You will see that those with high unsustainable unsecured debts have now got the IVA option rather than losing there home as they may have done in the past.

what i think you will see is a massive growth in house rental companies with property counts rivaling the council stocks of old and housing associations. these will be constantly eating up the lower value housing and thus reducing the chance of newer entrants to the property ladder.

we will be heading back towards to an old fashioned structure with large numbers of the populations renting off private landlords and home owners staying put for longer periods as trading up will become more and more difficult - with a larger and larger divide between owners and non owners.

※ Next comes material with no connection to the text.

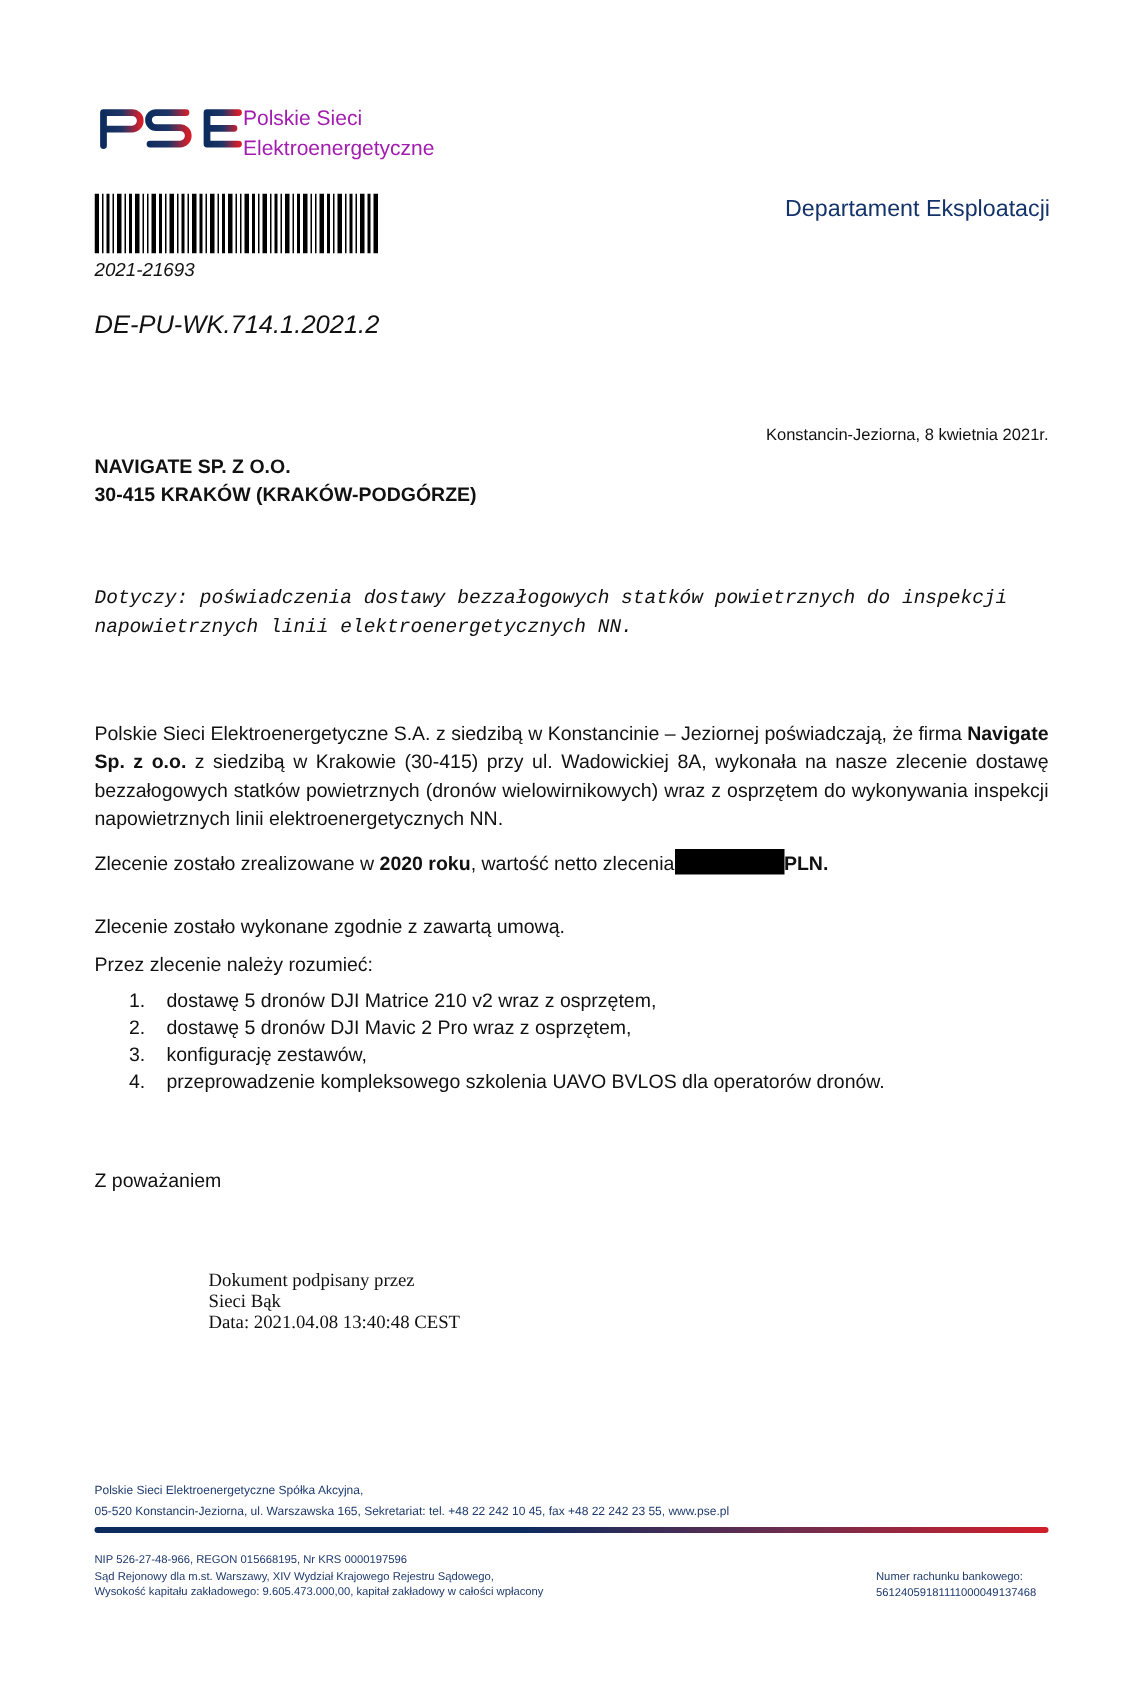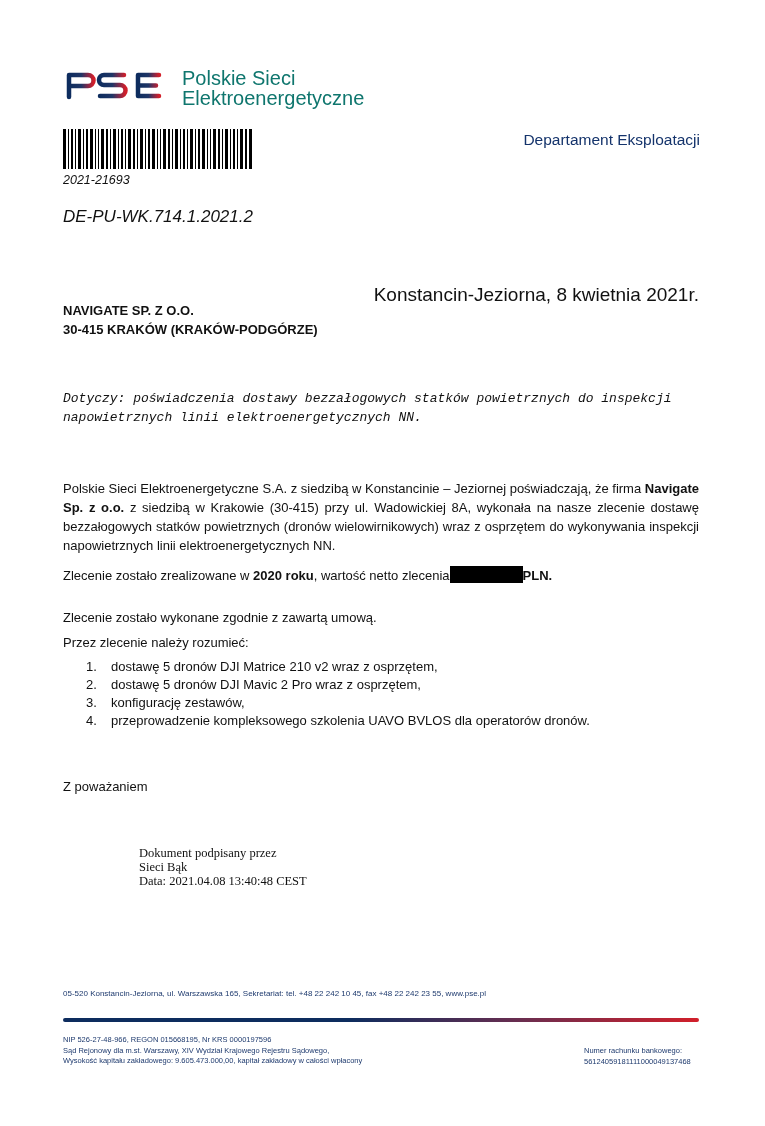"Polskie Sieci" .logo-text { color: #0f766e -> #a21caf; font-size: 20px -> 14px; left: 116px -> 96px }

What of the social impact - with private landlords being able to cherry pick there tenants from an ever growing number of those unable to buy - thats a different topic.

njwd
22-05-2007, 08:00
the american market isnt really comparable with ours as there sub prime market is the cause of there woes.

we don't have such a thing - and its huge over the pond.

I have to agree that the idea of ever increasing house prices over a short term is flawed - however,as i said, stagnation is the more likely scenario than outright crash as people wont wish to lose money on there house.

and history proves that over longer periods house prices do nothing but rise.

You will see that those with high unsustainable unsecured debts have now got the IVA option rather than losing there home as they may have done in the past.

what i think you will see is a massive growth in house rental companies with property counts rivaling the council stocks of old and housing associations. these will be constantly eating up the lower value housing and thus reducing the chance of newer entrants to the property ladder.

we will be heading back towards to an old fashioned structure with large numbers of the populations renting off private landlords and home owners staying put for longer periods as trading up will become more and more difficult - with a larger and larger divide between owners and non owners.

What of the social impact - with private landlords being able to cherry pick there tenants from an ever growing number of those unable to buy - thats a different topic.

It is estimated that subprime mortgages accounted for 8% of the UK market in 2005.